- _Assignment_:
Write out the material below again, line for line, without any images.

- _Provided data_:
[Start of Attachment]

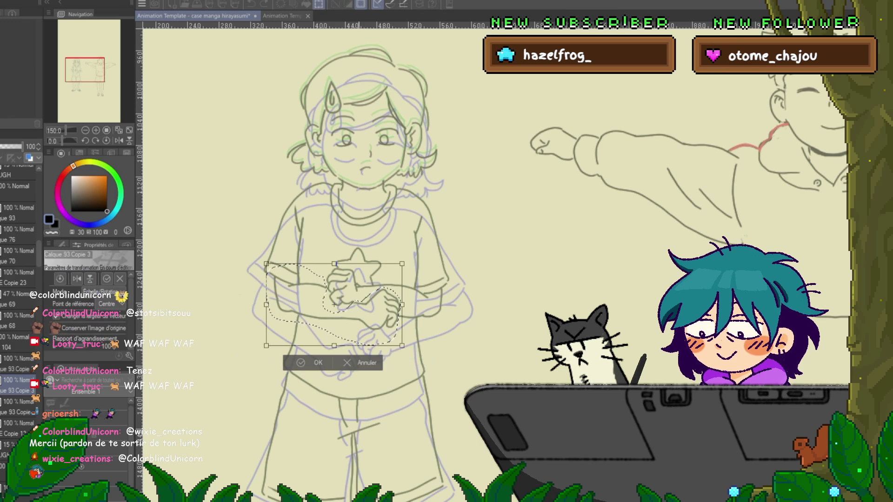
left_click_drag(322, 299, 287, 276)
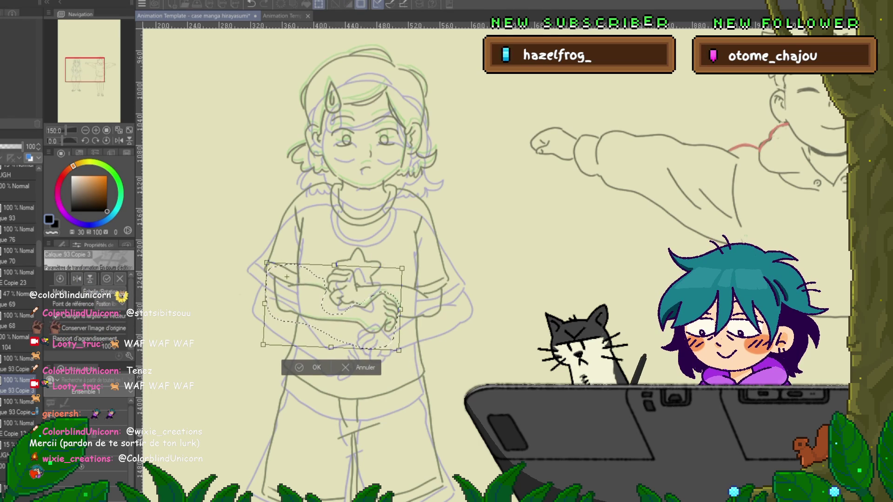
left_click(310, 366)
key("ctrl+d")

[End of Attachment]

- _Answer space_:
left_click_drag(322, 299, 287, 276)
left_click(310, 366)
key("ctrl+d")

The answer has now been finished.